A superlative adjective expresses the highest of a quality or degree: the strongest, the fiercest. Here, the Most High, which can be either a name for God, or a reference to place. Superlatives are part of a team of three: Postive – Altus,a,um. Comparative: Altior,-ius. Superlative: Altissimus,a,um. The superlative is only used in the four Gospels for thee different words: novus, altus, and carus. Altissimus refers to the Most High, “Et respondens angelus dixit ei : Spiritus Sanctus superveniet in te, et virtus Altissimi obumbrabit tibi.” / “And responding, the angel said to her : the Holy Spirit will come upon you, and the power of the Most High will overshadow you” (Lk 1:35). Novus refers to the last or ultimate: “Qui manducat meam carnem, et bibit meum sanguinem, habet vitam æternam : et ego resuscitabo eum in novissimo die.” / “He who easts my flesh, and drinks my blood, has eternal life : and I will raise him on the last day” (Jn 6:55). Carus is used only twice in the Gospels in the superlative, both times in Mark.
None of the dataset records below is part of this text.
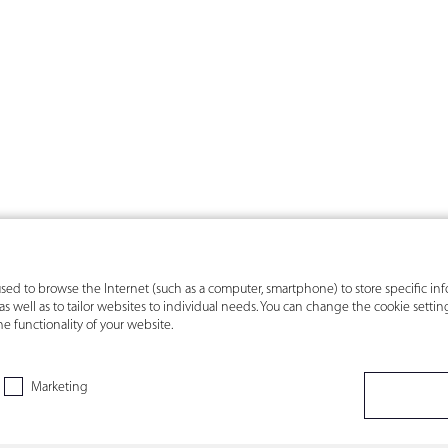
s used to browse the Internet (such as a computer, smartphone) to store specific i
s, as well as to tailor websites to individual needs. You can change the cookie sett
he functionality of your website.
Marketing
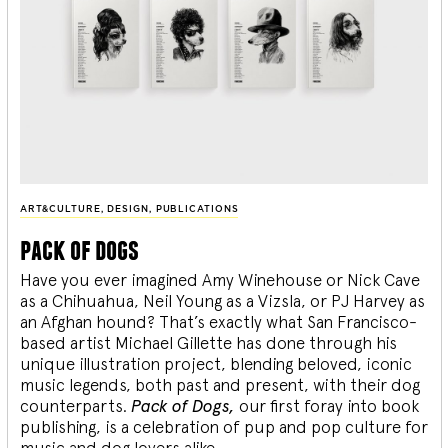
ART&CULTURE
,
DESIGN
,
PUBLICATIONS
pack of dogs
Have you ever imagined Amy Winehouse or Nick Cave
as a Chihuahua, Neil Young as a Vizsla, or PJ Harvey as
an Afghan hound? That’s exactly what San Francisco-
based artist Michael Gillette has done through his
unique illustration project, blending
beloved, iconic
music legends, both past and present, with their dog
counterparts.
Pack of Dogs,
our first foray into book
publishing, is a celebration of pup and pop culture for
music and dog lovers alike.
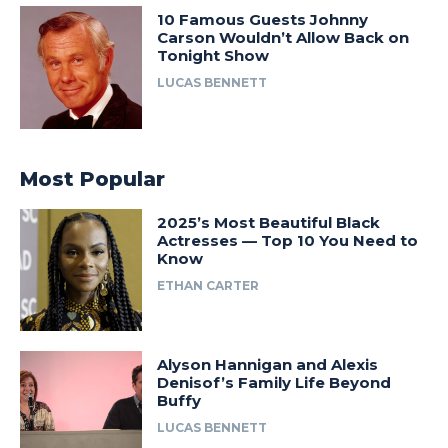
10 Famous Guests Johnny
Carson Wouldn’t Allow Back on
Tonight Show
LUCAS BENNETT
Most Popular
2025’s Most Beautiful Black
Actresses — Top 10 You Need to
Know
ETHAN CARTER
Alyson Hannigan and Alexis
Denisof’s Family Life Beyond
Buffy
LUCAS BENNETT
At the Transfiguration (Mk 9:6) the Father says, “Hic est Filius meus carissimus : audite illum.” / “This is my beloved (most dear) son : listen to Him.” And later in Mk 12:6, in the parable of the landowner, “Adhuc ergo unum habens filium carissimum, et illum misit ad eos novissimum, dicens : Quia reverebuntur filium meum.” / “Therefore having yet one most-dear son, he sent him to them last, saying : They will respect my son.”